The purpose of a fastener: To securely fix one building element to another.
Examples of timber fasteners: Nails, screws, nail plates
To be effective: The fastener must maintain its full tensile strength which keeps the two building elements under tight contact pressure.
Failure: The contact pressure and resulting frictional forces between building elements is lost. If the fastening completely fails the joint has no value to the structure whatsoever.
Corrosion is a leading cause of fastening Failure: Fastening corrosion is usually the reaction of steel with oxygen to form iron oxide, which is rust.
The Fasteners themselves: Nails, nail-plates and screws are often made from steel. Steel is one of the strongest fastening materials, but in some environments steel can be highly prone to corrosion. If corrosion is permitted to continue the metal will weaken and fail.
1.Barrier method:Some metals form an oxide layer on the surface that will not dislodge. The barrier will prevent oxygen from reaching base metal underneath – no oxygen, no corrosion.
Galvanising: Zinc can be applied over steel either by the hot dip method or by electro-galvanising to coat the steel and protect it from the corrosive elements.
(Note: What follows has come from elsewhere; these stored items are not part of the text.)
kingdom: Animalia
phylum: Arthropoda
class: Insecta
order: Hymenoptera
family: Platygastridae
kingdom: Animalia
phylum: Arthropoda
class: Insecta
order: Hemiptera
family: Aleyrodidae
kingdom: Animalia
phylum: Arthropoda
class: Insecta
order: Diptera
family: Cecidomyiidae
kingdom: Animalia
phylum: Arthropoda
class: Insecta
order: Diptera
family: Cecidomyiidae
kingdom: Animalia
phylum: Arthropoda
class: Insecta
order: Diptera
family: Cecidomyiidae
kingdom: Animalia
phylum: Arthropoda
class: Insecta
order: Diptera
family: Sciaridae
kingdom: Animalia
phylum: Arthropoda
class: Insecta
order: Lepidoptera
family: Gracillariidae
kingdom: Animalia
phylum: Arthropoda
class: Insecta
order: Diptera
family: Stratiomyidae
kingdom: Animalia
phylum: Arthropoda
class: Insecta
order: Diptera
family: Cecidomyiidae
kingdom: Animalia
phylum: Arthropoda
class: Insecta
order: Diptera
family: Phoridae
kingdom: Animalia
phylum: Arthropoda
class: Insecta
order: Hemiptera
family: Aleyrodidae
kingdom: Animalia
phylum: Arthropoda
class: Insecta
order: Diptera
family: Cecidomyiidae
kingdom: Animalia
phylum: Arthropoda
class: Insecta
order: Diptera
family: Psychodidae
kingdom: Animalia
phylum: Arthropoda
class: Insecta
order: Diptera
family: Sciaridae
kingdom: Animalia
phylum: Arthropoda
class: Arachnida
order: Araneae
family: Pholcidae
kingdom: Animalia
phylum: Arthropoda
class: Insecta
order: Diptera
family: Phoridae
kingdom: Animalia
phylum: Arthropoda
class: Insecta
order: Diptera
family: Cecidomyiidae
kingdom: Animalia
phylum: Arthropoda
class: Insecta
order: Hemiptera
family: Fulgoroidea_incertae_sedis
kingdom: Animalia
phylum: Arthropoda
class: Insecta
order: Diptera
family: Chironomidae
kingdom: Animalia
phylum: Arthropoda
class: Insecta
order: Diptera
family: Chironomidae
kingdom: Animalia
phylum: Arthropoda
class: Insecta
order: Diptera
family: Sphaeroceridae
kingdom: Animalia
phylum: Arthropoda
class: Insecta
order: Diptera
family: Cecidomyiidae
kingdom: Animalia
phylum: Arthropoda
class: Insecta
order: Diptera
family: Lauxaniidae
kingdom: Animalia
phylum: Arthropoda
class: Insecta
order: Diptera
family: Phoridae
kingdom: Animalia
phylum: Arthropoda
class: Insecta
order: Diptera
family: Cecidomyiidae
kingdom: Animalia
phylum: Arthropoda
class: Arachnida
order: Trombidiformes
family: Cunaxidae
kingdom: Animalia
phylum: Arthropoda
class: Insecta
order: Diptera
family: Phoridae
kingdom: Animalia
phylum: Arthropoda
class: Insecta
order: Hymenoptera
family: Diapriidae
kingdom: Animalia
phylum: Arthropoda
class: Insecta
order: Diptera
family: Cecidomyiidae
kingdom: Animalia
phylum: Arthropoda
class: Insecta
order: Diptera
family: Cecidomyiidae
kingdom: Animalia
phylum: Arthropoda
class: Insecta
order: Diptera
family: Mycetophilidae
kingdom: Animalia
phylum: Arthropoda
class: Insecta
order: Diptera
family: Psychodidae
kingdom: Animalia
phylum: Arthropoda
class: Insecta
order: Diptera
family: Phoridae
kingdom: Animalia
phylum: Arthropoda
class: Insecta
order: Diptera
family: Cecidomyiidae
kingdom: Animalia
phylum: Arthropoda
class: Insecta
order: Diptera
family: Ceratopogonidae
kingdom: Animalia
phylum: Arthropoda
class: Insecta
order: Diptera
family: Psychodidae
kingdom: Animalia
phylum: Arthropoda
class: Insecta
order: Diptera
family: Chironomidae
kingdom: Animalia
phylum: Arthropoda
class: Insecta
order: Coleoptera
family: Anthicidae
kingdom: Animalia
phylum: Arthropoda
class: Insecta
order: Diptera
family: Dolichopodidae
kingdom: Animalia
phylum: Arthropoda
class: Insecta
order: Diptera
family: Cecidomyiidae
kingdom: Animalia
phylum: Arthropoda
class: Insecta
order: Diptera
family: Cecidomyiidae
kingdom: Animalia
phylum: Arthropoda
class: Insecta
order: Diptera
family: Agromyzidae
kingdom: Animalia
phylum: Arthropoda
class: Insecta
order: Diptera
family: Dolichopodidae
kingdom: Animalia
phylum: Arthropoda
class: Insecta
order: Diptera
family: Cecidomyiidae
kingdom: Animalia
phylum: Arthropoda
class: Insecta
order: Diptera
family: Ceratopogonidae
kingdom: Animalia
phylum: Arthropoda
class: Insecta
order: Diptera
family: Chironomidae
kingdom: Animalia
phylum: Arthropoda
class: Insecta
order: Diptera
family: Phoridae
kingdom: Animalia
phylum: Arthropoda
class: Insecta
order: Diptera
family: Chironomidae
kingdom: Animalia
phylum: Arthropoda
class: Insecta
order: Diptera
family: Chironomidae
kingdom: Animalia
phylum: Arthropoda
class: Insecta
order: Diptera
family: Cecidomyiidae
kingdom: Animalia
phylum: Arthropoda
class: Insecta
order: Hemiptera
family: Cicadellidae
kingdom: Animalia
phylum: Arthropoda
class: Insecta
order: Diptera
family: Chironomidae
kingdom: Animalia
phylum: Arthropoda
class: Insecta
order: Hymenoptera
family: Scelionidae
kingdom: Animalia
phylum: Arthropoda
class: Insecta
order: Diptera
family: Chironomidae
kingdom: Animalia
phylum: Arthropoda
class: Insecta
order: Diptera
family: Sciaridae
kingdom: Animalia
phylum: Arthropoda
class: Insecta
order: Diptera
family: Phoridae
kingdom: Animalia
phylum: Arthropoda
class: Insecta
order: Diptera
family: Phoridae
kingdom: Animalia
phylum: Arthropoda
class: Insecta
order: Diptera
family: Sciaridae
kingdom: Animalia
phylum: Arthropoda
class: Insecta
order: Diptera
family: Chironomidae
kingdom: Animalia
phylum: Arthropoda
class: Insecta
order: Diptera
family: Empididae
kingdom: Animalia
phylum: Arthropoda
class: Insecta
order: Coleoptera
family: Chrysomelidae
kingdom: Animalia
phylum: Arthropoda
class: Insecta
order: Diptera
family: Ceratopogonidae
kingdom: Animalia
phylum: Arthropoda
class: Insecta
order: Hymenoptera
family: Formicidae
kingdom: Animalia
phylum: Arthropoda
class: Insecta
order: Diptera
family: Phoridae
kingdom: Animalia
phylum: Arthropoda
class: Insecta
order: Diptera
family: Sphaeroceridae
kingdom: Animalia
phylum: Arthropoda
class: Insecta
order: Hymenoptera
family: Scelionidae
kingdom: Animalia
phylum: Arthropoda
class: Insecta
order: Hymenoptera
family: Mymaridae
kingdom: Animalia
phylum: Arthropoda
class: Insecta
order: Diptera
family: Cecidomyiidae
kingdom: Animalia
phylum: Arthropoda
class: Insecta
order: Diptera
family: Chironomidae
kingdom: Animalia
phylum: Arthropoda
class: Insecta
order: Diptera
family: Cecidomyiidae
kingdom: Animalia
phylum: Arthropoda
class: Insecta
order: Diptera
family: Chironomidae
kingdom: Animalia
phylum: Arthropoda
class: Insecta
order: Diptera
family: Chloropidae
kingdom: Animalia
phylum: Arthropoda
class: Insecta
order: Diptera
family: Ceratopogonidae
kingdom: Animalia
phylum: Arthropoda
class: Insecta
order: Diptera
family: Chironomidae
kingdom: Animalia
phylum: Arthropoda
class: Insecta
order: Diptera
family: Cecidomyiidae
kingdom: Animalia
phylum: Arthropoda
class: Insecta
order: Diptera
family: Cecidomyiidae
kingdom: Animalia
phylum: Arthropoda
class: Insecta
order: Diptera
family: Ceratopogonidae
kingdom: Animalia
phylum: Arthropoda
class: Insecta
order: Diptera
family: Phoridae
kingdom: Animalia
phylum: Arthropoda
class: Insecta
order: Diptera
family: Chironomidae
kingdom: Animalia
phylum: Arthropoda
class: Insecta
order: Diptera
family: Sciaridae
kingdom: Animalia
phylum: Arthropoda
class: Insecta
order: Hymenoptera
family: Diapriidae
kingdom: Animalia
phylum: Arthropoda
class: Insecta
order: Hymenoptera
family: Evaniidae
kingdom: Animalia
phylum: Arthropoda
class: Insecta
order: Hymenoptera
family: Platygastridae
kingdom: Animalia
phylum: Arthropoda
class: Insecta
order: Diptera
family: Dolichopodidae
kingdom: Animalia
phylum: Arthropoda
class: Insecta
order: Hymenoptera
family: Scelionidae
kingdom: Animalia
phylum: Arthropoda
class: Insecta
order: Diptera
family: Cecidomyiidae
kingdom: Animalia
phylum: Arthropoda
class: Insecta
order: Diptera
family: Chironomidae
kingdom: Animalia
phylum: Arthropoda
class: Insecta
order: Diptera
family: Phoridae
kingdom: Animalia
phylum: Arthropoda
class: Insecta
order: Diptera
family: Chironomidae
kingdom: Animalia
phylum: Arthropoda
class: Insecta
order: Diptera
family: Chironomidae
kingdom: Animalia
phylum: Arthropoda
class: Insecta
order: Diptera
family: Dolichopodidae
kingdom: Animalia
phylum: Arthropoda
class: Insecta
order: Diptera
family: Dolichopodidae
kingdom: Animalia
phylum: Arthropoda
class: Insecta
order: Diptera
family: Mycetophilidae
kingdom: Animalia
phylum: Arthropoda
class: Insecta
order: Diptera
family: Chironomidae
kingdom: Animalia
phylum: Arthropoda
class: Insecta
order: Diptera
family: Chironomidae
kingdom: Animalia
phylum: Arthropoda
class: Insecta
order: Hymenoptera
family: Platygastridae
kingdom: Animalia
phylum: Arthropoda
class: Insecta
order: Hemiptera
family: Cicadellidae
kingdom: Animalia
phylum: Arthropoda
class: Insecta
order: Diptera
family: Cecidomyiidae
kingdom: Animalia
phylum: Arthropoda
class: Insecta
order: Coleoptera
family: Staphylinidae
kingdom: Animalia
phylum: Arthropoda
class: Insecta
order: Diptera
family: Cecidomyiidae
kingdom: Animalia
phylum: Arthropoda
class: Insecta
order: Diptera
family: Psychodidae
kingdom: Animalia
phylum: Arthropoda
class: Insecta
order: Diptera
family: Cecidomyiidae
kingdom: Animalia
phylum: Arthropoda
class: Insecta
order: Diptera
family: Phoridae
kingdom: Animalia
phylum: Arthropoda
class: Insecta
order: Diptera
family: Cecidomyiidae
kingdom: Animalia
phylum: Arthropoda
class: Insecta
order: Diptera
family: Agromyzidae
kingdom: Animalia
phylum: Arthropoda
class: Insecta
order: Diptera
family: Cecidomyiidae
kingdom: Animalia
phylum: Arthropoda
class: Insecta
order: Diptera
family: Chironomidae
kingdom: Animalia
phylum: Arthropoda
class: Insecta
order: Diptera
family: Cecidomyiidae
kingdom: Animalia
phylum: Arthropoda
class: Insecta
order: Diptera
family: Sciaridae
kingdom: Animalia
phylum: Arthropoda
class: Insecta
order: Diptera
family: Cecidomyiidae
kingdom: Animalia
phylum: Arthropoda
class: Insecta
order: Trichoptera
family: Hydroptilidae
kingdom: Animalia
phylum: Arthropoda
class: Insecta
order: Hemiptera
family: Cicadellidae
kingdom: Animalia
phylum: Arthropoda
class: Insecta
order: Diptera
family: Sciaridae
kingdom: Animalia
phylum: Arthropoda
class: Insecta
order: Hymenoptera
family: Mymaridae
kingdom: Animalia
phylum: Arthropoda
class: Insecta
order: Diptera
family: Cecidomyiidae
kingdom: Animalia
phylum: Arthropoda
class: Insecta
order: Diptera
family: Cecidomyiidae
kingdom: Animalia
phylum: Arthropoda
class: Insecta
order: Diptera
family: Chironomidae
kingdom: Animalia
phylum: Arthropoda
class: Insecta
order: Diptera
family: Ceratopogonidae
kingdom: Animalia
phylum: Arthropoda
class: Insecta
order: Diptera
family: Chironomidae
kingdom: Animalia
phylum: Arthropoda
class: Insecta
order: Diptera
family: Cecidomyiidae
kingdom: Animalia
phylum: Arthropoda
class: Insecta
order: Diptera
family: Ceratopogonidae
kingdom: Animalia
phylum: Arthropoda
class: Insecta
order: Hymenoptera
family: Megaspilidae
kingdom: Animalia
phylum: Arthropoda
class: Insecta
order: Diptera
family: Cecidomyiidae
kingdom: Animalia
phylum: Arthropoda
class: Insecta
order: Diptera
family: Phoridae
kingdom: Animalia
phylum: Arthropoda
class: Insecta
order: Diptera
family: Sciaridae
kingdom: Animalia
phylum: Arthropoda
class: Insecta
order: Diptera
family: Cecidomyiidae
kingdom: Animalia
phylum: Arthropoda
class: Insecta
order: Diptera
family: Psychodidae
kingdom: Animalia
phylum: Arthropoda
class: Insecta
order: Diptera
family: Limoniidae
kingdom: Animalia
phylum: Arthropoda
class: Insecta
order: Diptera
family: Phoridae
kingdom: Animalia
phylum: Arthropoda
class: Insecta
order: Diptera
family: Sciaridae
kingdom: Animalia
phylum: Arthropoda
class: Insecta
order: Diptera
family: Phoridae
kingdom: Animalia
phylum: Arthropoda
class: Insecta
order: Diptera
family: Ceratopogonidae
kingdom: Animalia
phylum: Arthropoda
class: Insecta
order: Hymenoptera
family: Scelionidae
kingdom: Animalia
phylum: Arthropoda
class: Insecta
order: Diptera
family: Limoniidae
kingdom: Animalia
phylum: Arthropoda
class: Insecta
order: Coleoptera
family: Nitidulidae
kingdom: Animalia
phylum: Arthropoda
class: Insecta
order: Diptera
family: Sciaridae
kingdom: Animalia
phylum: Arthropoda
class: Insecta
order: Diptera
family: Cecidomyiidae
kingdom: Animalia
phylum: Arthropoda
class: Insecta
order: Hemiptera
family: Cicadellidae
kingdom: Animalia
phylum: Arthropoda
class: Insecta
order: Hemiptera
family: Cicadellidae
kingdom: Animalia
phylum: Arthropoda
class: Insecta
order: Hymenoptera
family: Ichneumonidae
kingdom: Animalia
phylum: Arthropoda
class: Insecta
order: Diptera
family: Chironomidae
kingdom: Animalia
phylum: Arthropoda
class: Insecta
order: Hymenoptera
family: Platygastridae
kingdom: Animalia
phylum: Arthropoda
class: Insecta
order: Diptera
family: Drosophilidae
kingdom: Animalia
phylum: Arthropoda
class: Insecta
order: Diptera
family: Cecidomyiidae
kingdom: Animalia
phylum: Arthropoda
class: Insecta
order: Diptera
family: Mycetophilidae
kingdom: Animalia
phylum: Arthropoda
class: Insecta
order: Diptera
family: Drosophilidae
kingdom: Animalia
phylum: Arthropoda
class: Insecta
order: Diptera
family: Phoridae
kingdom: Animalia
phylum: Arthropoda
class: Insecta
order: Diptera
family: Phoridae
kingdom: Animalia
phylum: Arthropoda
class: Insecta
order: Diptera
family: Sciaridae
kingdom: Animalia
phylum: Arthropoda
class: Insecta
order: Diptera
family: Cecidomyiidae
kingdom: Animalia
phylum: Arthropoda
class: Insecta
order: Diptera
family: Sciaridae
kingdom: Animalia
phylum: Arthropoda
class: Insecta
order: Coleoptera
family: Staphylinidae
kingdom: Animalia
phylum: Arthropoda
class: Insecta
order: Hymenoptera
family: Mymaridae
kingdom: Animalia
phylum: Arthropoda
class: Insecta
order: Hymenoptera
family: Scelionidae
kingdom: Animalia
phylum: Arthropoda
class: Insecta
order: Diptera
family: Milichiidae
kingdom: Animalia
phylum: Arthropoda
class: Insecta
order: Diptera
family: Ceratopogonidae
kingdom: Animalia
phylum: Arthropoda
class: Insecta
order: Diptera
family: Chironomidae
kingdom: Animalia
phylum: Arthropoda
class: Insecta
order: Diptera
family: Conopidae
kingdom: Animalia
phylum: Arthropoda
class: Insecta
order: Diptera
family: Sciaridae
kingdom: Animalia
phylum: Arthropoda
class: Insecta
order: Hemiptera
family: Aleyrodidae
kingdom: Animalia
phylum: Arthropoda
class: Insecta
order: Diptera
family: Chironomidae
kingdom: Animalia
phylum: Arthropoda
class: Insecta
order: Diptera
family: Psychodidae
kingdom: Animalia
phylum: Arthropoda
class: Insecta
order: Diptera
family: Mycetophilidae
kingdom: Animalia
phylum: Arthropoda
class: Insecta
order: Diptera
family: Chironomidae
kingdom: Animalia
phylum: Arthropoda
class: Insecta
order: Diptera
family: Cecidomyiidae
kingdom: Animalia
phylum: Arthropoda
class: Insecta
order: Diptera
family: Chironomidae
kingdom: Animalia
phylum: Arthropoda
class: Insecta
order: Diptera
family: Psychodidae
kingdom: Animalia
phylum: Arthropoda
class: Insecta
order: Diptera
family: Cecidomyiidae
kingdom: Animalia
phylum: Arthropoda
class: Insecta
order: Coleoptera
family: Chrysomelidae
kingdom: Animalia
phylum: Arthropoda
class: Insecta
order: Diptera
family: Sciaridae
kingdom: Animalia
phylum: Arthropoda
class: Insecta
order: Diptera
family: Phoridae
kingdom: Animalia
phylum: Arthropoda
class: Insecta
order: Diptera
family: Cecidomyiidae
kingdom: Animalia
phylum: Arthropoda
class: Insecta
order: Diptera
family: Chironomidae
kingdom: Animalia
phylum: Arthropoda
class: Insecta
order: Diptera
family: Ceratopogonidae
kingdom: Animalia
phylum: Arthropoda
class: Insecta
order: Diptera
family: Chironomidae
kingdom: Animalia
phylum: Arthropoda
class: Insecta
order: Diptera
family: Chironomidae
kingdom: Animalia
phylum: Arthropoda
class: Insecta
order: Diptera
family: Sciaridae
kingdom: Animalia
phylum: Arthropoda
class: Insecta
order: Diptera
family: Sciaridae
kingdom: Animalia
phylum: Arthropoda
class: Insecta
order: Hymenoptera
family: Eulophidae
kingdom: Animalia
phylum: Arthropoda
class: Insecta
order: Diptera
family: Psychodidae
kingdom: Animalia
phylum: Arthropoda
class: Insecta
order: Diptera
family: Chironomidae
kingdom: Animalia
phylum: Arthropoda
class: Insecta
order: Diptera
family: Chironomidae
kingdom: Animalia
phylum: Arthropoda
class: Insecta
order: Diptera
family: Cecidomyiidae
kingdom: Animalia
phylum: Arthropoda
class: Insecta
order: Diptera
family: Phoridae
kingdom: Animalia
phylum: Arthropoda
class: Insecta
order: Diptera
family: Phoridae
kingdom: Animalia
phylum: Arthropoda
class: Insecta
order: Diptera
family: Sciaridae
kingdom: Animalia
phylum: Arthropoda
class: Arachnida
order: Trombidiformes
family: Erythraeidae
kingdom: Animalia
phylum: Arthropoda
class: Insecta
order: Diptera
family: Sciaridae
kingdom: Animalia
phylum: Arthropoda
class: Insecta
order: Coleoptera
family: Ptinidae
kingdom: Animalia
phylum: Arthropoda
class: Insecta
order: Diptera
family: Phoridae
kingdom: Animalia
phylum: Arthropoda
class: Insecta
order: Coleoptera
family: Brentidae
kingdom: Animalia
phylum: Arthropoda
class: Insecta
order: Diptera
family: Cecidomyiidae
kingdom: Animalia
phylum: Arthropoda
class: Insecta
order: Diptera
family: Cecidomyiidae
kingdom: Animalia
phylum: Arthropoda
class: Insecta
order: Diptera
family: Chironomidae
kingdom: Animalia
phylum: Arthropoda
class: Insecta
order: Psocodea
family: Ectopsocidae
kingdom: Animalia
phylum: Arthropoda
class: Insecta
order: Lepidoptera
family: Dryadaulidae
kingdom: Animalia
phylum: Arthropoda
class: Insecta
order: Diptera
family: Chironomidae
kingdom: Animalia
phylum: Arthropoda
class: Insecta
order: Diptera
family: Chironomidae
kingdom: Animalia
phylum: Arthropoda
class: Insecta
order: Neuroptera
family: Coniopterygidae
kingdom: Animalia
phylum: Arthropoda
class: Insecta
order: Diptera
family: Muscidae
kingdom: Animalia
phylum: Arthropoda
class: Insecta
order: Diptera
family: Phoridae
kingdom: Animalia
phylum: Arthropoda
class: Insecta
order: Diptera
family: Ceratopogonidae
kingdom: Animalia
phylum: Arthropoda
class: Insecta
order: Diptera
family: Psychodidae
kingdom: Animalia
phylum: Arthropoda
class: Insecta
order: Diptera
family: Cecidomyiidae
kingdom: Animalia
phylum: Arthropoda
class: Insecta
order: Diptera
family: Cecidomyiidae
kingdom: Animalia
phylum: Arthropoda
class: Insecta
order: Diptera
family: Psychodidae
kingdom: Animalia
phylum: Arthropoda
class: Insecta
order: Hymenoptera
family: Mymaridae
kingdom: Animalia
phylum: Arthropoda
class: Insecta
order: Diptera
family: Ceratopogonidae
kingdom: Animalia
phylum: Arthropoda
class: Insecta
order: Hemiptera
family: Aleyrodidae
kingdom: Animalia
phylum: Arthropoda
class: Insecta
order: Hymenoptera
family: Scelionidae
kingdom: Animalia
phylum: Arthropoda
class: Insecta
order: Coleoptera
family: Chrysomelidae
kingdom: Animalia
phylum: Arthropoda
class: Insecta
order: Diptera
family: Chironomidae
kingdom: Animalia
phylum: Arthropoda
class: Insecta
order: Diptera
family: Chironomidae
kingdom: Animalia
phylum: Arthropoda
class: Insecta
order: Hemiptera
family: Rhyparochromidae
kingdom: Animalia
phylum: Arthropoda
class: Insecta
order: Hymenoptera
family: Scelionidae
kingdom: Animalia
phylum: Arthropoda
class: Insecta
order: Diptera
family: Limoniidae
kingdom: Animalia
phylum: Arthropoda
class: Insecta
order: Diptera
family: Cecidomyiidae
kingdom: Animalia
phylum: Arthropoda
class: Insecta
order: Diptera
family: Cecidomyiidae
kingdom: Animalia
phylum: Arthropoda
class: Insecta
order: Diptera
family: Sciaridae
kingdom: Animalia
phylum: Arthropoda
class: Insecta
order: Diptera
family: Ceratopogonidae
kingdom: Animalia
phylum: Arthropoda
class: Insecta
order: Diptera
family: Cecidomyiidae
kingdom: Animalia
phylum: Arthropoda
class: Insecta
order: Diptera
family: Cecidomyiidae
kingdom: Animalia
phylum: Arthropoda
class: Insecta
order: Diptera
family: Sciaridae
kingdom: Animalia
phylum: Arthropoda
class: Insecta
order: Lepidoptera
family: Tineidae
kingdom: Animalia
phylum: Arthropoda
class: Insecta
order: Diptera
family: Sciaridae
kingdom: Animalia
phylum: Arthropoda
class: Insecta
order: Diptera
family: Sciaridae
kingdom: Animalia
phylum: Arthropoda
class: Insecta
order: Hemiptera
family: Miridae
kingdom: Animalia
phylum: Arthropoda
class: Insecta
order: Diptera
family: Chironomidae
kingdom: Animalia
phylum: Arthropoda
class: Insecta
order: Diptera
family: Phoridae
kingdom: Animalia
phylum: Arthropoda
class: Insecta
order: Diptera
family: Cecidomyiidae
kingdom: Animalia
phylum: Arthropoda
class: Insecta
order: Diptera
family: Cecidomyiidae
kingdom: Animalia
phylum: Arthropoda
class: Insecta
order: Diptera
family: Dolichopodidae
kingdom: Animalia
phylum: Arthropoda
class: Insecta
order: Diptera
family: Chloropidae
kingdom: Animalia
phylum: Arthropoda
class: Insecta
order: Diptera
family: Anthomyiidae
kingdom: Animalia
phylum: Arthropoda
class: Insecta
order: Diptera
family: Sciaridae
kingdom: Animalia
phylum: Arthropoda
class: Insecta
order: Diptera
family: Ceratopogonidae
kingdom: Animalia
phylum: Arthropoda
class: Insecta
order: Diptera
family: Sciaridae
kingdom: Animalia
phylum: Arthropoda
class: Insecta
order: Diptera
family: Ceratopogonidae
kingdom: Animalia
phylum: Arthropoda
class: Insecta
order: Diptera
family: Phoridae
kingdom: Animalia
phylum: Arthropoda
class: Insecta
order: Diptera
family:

Hot dip galvanising provides a much thicker and longer lasting protective layer than does the electro-galvanising method.
Stainless steel: Stainless Steel is an alloy of chromium and behaves quite differently to galvanising. Above 13% the chromium will be sufficient to oxidise on the surface to form an impenetrable barrier preventing oxygen reaching the steel.
Stainless steel can corrode if there is insufficient oxygen to allow the chromium to form a surface barrier and chlorides (such as salt water) are present. This is called crevice corrosion.
2. Sacrificial (Cathodic) Protection: This is where one metal will protect another by corroding first. The technical term for this is cathodic protection. On the following chart, any metal toward the left that is in contact with another metal to its right, will “sacrifice” itself in order to protect the metal to its right. Zinc is to the left of steel so protects the steel.
Corrosion occurs fastest where a catalyst is present. A catalyst can be a mixture of moisture, steam, volcanic activity, acids, or salt.
Acids: Depending on the species, wood contains natural acids. The acidity of Pinus Radiata is less severe in this respect than many, but some species have levels high enough to cause concern if moisture is present as high moisture levels can activate the acid.
Volcanic Activity: In geothermal areas the requirement is often for stainless steel fasteners to provide durability against the sulphur. This is also why CCA timber in a volcanic area turns black – the copper in the treatment reacts with the sulphur. Steel fasteners will also suffer if not protected.
Salt: Salt is a particularly active catalyst and is carried by spray near coastal New Zealand. This is why stainless steel fasteners are a requirement in these areas.
Preservation Chemicals: Boron does not pose a risk for fasteners when in a dry internal frame with MC< 20%. Bright steel nails have successfully been used for decades in this environment. CCA H3.2 timber is similar in that bright steel nails will not corrode provided a low moisture content is maintained. However, it must be assumed that the higher level of treatment (CCA H3.2 or higher) has been chosen with anticipation of becoming a wet area or being exposed to external moisture. Treatments H4 or higher contain much higher levels of copper which will encourage mild steel to corrode faster.